= DIRECTIONS =
In the merger plan excerpt, Section 4.01 names several types of communication that must be in writing. List each of them.

= EXCERPT TO READ =
# # # # #

At the effective time of the Bank Merger, the charter and by-laws of the
Surviving Bank shall be the articles of association and by-laws of the
Acquiror-Bank in effect immediately prior to the effective time of the Bank
Merger.  At the effective time of the Bank Merger, the directors and officers
of the Surviving Bank shall be the directors and officers of the Acquiror-Bank
immediately prior to the effective time of the Bank Merger, except that,
provided the Surviving Bank can obtain all necessary regulatory approvals, one
outside director of the Merging Bank, as selected by the Board of Directors of
the Merging Bank, shall become a director of the Surviving Bank as soon as
practicable after the effective date of the Bank Merger.


                                   ARTICLE IV

      4.01 Notices.  All documents, notices, requests, demands and other
communications that are required or permitted to be delivered or given under
this Plan of Merger shall be in writing and shall be deemed to have been duly
delivered or given upon the delivery or mailing thereof, as the case may be, if
delivered personally or sent by registered or certified mail, return receipt
requested, postage prepaid:

             (a) if to the Company, to:
                     Allan T. Bach
                     President and Chief Executive Officer
                     Reliance Bancshares, Inc.

# # # # #

= DATA LISTING =
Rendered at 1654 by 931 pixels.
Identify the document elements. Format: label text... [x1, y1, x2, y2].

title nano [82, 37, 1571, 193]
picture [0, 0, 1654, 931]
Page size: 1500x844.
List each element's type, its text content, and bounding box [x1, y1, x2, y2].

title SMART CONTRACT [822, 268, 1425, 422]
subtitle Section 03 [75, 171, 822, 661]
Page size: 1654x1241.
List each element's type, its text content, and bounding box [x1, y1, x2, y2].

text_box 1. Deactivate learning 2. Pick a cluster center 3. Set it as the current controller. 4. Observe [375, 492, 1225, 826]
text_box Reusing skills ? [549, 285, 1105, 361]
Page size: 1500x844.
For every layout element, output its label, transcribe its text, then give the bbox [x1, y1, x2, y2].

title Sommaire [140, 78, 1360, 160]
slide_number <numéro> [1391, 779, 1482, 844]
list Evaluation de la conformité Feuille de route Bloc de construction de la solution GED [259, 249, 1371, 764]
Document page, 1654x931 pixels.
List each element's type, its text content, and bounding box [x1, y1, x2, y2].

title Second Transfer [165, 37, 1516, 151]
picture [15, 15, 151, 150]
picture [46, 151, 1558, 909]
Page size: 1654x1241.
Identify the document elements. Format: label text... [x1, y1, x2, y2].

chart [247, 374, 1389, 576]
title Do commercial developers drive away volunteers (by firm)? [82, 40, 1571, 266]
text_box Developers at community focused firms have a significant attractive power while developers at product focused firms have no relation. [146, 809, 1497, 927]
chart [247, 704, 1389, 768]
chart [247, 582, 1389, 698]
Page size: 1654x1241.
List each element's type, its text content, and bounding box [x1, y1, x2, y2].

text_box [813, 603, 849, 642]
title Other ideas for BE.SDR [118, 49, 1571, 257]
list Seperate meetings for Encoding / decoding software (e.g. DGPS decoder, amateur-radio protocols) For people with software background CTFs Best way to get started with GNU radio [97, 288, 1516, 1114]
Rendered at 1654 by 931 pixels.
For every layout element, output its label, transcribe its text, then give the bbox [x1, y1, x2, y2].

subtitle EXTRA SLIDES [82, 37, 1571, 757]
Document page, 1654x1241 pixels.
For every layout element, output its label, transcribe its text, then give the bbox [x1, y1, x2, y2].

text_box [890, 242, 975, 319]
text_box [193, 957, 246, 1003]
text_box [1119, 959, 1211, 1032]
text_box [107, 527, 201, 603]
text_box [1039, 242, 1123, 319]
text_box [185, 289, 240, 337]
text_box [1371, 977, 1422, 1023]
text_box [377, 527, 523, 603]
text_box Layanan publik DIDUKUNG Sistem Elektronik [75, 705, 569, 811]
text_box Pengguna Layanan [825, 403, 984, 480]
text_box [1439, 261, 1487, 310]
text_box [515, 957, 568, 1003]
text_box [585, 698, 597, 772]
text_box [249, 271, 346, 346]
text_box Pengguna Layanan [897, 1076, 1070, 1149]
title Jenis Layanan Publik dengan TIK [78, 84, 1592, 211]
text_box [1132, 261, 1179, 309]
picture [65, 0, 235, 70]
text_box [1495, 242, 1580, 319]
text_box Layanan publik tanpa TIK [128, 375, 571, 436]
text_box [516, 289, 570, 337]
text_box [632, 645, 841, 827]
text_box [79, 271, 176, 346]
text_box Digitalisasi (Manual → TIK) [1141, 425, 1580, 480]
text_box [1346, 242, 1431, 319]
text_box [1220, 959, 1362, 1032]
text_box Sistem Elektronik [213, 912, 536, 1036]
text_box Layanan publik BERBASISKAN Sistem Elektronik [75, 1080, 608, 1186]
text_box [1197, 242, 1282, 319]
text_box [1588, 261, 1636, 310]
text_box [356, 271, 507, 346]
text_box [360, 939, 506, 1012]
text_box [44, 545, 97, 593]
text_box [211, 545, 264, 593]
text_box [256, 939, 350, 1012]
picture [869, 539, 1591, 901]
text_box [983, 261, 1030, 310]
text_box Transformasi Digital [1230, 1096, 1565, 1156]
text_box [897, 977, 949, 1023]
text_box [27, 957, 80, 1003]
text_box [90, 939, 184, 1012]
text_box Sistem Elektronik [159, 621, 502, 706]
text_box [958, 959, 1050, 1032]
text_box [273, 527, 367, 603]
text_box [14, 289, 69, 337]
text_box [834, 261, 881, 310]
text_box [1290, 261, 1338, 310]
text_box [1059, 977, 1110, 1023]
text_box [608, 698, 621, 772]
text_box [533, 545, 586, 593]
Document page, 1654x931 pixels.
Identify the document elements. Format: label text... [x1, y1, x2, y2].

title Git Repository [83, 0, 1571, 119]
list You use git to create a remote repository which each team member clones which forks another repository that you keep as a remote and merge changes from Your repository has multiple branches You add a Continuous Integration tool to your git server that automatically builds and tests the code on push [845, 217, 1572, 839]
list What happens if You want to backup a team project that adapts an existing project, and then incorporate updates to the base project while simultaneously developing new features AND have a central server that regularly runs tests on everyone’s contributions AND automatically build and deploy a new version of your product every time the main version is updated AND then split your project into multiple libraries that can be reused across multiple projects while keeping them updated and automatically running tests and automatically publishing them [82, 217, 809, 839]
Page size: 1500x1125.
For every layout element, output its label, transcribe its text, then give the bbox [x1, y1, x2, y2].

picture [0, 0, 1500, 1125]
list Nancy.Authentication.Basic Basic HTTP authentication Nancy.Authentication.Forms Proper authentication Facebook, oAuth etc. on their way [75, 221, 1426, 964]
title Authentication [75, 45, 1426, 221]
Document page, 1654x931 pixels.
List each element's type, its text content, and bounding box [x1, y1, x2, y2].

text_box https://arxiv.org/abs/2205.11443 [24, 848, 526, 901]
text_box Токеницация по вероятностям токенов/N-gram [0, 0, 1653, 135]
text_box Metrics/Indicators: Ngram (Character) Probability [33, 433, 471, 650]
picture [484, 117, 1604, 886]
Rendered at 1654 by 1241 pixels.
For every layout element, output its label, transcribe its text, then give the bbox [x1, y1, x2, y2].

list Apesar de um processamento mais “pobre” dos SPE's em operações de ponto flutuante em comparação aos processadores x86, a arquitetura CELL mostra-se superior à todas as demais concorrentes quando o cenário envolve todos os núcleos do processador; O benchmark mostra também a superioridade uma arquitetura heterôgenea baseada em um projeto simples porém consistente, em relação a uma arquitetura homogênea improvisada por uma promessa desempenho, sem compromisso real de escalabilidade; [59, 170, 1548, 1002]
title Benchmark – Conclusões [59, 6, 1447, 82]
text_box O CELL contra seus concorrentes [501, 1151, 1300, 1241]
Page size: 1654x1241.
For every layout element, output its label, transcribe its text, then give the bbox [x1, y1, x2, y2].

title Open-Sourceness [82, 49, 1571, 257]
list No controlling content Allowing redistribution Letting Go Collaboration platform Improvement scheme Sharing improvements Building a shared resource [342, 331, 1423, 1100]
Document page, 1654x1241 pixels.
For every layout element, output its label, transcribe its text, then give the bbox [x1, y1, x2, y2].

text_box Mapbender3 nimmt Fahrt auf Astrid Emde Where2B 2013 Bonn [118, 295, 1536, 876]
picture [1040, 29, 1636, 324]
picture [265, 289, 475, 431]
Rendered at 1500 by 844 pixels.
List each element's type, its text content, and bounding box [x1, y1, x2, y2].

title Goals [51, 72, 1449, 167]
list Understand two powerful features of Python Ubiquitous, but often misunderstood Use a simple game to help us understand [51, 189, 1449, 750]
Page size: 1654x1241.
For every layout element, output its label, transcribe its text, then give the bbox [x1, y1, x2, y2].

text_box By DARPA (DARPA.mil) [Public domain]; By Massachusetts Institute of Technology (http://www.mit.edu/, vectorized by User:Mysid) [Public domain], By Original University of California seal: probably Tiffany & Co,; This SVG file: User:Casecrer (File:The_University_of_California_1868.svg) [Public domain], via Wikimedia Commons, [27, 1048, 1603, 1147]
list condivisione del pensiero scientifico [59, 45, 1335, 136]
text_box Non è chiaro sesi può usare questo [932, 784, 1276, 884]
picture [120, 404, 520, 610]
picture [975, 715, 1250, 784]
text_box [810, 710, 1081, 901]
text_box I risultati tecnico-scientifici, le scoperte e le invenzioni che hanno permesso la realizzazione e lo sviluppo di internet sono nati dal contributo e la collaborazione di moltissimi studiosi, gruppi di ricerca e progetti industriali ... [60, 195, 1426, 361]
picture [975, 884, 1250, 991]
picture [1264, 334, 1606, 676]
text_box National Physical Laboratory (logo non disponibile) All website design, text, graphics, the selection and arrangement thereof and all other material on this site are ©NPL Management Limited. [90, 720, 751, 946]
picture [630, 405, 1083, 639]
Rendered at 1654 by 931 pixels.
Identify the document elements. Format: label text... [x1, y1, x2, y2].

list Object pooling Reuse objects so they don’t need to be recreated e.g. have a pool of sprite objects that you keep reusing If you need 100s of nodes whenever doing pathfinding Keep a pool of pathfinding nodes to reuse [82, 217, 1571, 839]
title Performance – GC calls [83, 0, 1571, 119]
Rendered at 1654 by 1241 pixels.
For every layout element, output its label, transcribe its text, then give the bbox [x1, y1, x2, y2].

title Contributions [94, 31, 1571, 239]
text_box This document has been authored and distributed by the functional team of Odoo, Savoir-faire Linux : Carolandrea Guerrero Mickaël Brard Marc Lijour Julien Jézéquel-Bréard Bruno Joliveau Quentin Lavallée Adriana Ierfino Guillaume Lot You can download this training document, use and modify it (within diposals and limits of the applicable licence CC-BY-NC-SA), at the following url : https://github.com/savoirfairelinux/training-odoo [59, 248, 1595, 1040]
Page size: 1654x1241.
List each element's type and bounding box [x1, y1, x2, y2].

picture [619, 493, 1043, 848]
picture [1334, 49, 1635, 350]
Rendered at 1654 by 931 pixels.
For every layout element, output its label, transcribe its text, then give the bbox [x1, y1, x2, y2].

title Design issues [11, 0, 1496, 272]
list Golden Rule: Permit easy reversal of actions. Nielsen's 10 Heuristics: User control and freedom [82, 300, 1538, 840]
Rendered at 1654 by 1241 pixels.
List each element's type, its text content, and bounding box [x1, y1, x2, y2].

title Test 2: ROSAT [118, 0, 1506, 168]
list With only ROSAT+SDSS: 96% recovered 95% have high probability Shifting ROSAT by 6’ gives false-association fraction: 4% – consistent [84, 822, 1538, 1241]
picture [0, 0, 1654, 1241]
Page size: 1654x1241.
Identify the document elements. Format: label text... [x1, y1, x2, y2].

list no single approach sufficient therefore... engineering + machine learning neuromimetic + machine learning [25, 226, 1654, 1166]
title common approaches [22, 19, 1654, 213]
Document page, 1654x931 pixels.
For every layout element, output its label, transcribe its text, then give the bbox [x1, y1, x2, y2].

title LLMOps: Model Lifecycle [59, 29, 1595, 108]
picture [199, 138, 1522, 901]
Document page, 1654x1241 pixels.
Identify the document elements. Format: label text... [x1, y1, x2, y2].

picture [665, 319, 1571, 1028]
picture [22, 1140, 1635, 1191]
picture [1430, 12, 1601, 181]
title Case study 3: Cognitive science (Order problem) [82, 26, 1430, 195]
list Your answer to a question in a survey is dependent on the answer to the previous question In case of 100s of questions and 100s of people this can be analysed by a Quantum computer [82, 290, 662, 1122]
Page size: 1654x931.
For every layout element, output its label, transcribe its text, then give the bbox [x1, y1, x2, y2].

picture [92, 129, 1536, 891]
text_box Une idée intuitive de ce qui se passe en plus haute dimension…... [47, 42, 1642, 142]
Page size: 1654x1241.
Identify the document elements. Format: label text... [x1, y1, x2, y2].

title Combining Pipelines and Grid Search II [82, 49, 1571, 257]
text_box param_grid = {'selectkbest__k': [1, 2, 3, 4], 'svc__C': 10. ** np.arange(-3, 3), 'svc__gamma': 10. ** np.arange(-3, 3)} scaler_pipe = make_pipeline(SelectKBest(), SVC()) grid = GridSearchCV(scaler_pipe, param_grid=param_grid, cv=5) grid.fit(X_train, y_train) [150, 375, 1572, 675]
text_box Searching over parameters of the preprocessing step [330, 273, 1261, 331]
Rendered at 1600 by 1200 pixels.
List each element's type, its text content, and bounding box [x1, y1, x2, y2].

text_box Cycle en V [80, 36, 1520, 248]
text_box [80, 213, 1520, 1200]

# # # # #

= TASK SOLUTION =
Documents, notices, requests, demands, and other communications.